HIV hides in a number of known cells and unknown cells. Although most of the damage of HIV is caused by its infection of shorter lived cells, long lived cells which it infects includes anything with adequate receptors including memory T cells, dendritic cells, macrophages and some glial cells too. These cells are found widespread in the body from tissues to the blood stream. HIV also infects an as of yet unknown pool, which is thought to be the cause of rebound after HART (Highly Active Retroviral Therapy) is stopped.
The constant parts are not exactly there. Every part of HIV can essentially mutate and does. In functional HIV particles (which surprisingly make up a tiny proportion of total HIV particles in an infected individual), the epitopes you mentioned are mostly constant.

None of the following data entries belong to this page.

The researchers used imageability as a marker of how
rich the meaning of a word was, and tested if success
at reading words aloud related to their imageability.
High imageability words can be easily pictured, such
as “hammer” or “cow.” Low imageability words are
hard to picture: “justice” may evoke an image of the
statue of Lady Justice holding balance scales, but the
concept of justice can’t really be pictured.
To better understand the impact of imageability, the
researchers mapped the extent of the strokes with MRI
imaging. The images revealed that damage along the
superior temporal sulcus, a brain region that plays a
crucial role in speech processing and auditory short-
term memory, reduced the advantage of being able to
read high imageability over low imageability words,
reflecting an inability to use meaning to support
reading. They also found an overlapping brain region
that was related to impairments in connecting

Destroying them is impossible as of yet and hence no cure for HIV. It is hard to destroy a particular protein. We could make HIV that doesn't make these proteins (it would then rapidly mutate until it did, or be non-functional to the point it was an awful vaccine not inducing a particularly adept CD8 response). Otherwise we could block either these proteins themselves or that which they bind. There is a group of individuals with the delta 32 mutation which blocks CCR5 preventing infection, however this is rare. For the most part most individuals are susceptible as CD4 and CCR5 are highly conserved amongst humans. We would benefit therefore from inhibitors of these proteins themselves, however due to glycosylation generally our antibodies are terrible at inhibiting the glycoproteins. Reverse transcriptase inhibitors exist and are in fact very important as part of HART.
HIV came from chimpanzees. In their natural host the HIV equivalent (SIV) doesn't cause immunosuppression. HIV doesn't infect quite a few primates due to restriction factors which do not exist in humans or do not target the same things. Then of course there's the matter of the lack of the correct receptors. There's ongoing research if there's a chemical that does cure HIV however there isn't a subset of individuals where this occurs to study. HIV resistance is normally due to elite control of the virus due to specific genetic features that make the immune system target the best least variable, most deleterious (if HIV mutates them to escape) epitopes. If we could get everyone to respond to these epitopes that would be great (see a billion vaccine trials for HIV) otherwise if we could flush out the cells where it hides latently integrated (our current therapy and the immune system can only target cells where HIV is constantly replicating).